Right, 2 & 3 aren't fully compatible. Ver. 2.7.x is in common use and I think continues to be updated.

Some more recent books may use version 3, so watch out for this. For beginners, most of the differences between v.2 and v.3 are fairly minor, and these days I think most of the major libraries have been updated to offer v2 and v3 alternatives. So don't worry too much about this, but just make sure you are aware that there is a difference and you know which version you are working with.

I would also suggest you look at the excellent Anaconda Scientific Python distribution which is available for free in version 2 and version 3 bundles. This is a nice distribution that allows you to install a load of compatible Python tools and libraries easily on your local machine. Anaconda typically installs itself for your local user by default, and you can choose to add the Anaconda location to your user's OS path, so you can install and use Anaconda Python without necessarily over-writing an existing Python installation or affecting other users on your system. This makes it easy to try out different Python versions if you want, for example, and it's easy to remove Anaconda if you decide you want to use a different distribution/version.

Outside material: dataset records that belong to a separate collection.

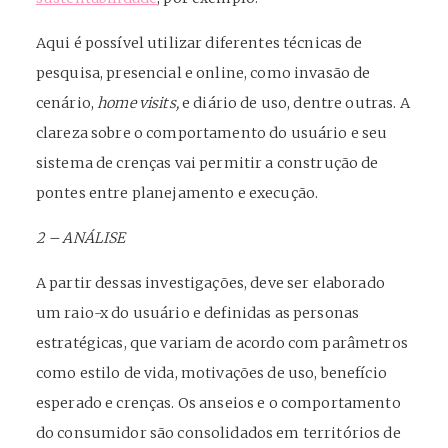
Aqui é possível utilizar diferentes técnicas de
pesquisa, presencial e online, como invasão de
cenário,
home visits,
e diário de uso, dentre outras. A
clareza sobre o comportamento do usuário e seu
sistema de crenças vai permitir a construção de
pontes entre planejamento e execução.
2 – ANÁLISE
A partir dessas investigações, deve ser elaborado
um raio-x do usuário e definidas as personas
estratégicas, que variam de acordo com parâmetros
como estilo de vida, motivações de uso, benefício
esperado e crenças. Os anseios e o comportamento
do consumidor são consolidados em territórios de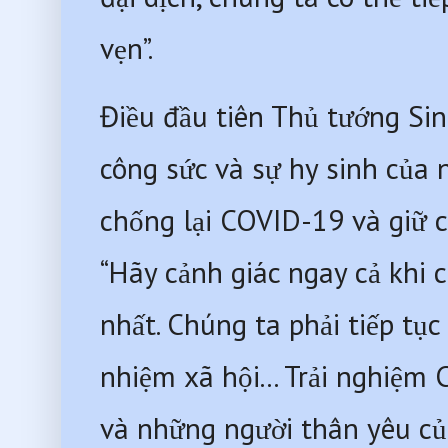
vẹn”.
Điều đầu tiên Thủ tướng Sin
công sức và sự hy sinh của 
chống lại COVID-19 và giữ ch
“Hãy cảnh giác ngay cả khi c
nhất. Chúng ta phải tiếp tụ
nhiệm xã hội... Trải nghiệm
và những người thân yêu của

Anaconda supports 340 Python packages, many of which are installed by default while the others can be installed from the Anaconda repositories using their "conda" installer which also handles dependencies for you. These are all standard open source Python packages, which are available from other sources as well, but Anaconda makes it easier to install them consistently for your current version of Python. If you need a package that is not in the Anaconda repositories, you can still install it from the global Pypi index using "pip install" - Anaconda includes a copy of PIP so you can install Pypi packages into your local Anaconda installation if necessary.

I used to use vanilla Python installations, but got fed up dealing with dependency problems and version compatibility issues, so these days I just use Anaconda if possible and I don't have to worry about that stuff any more.